ECLT Joint Seminar
LSD, The Distortion of Locality Sensitive Hashing
Alessandro Panconesi, Sapienza University of Rome
A common theme in machine learning and data mining is how to compute similarities and distances efficiently between data points. Locality sensitive hashing (LSH) is a powerful and elegant paradigm by which distances can be quickly estimated by means of a familiy of hash functions. A lot of work has been done to understand when LSH can be used to estimate distances and similarties.
In this paper we focus on similarities that are provably non-LSHable and propose a notion of distortion to capture their approximability by means of LSH-able similarities. We consider several well-known similarities and show tight upper and lower bounds on their distortion. We also experimentally show that our upper bounds translate to effective algorithms in practice.

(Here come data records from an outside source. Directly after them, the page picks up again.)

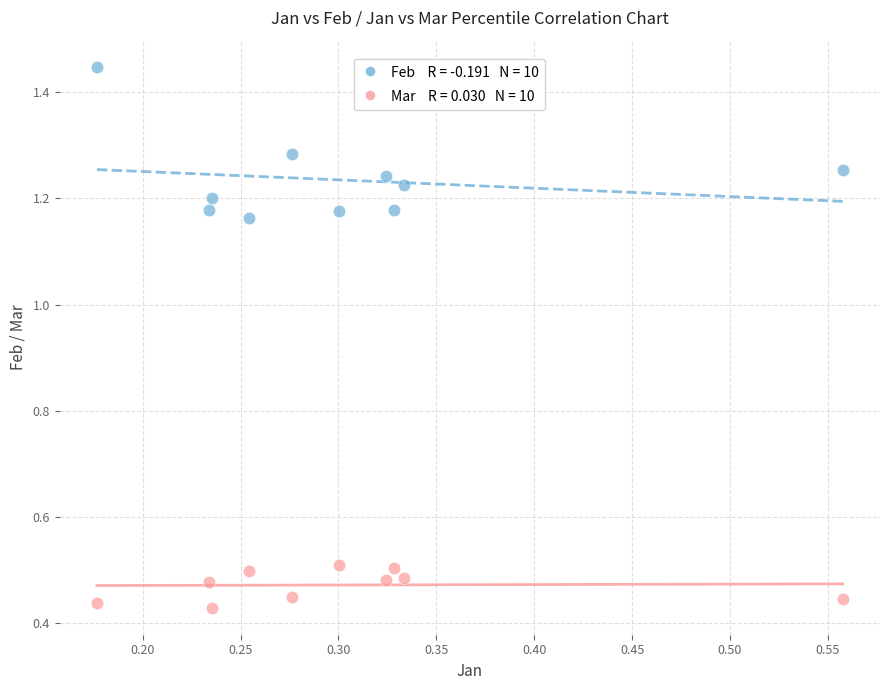

Across all data points, what is the range of Y values (max minus min)?

1.0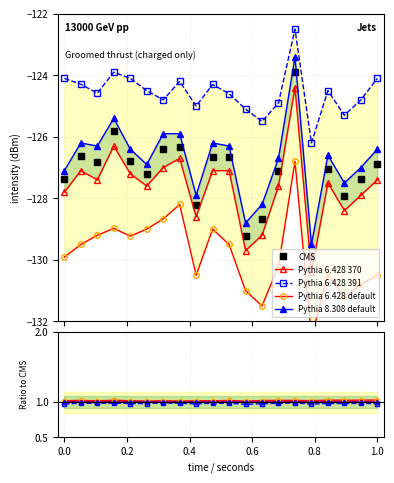

Is this an area chart (filled region under the line)?

No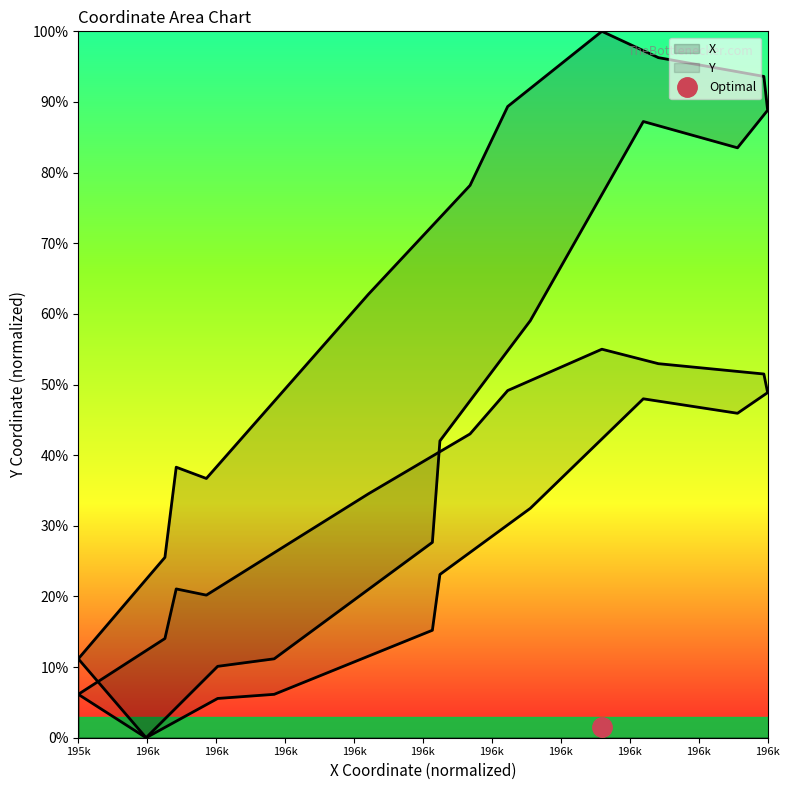

What is the greatest value displayed?

100.0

Alessandro Panconesi is full professor of computer science at Sapienza, University of Rome, Computer Science department. He earned a PhD in computer science from Cornell University. His main research interest is the design and analysis of algorithms, especially probabilistic ones. For his research he has received several international awards such as: the ACM Danny Lewin Award, two Google Focused Awards, faculty awards from IBM and Yahoo! and the 2019 Edsger W. Dijkstra Prize. He is staunch supporter of AS Roma.
Twin Peaks, a stochastic model for recurrent cascades
Giuseppe Re, Sapienza University of Rome
Understanding information dynamics and their resulting cascades is a central topic in social network analysis and economics. In recent seminal work, Cheng et al. analyzed multiples cascades on Facebook over several months, and noticed that many of them exhibit a recurring behaviour. They tend to have multiple peaks of popularity, with periods of quiescence in between. In this paper, we propose the first mathematical model that provably explains this interesting phenomenon. Our model is simple and shows that a good clustering structure suffices to observe this interesting recurring behaviour with a standard information diffusion model. Furthermore, we complement our theoretical analysis with an experimental evaluation where we show that our model is able to reproduce the observed phenomenon on several social networks.
Giuseppe Re is a Computer Science PhD student at Sapienza University of Rome. He pursued his BSc in Mathematics and his MSc in Computer Science at Sapienza University of Rome. His research is oriented towards different problems at the intersection of Theory of Algorithms and Machine Learning, mostly related to Clustering. He also interned at Google London as a Software Engineer.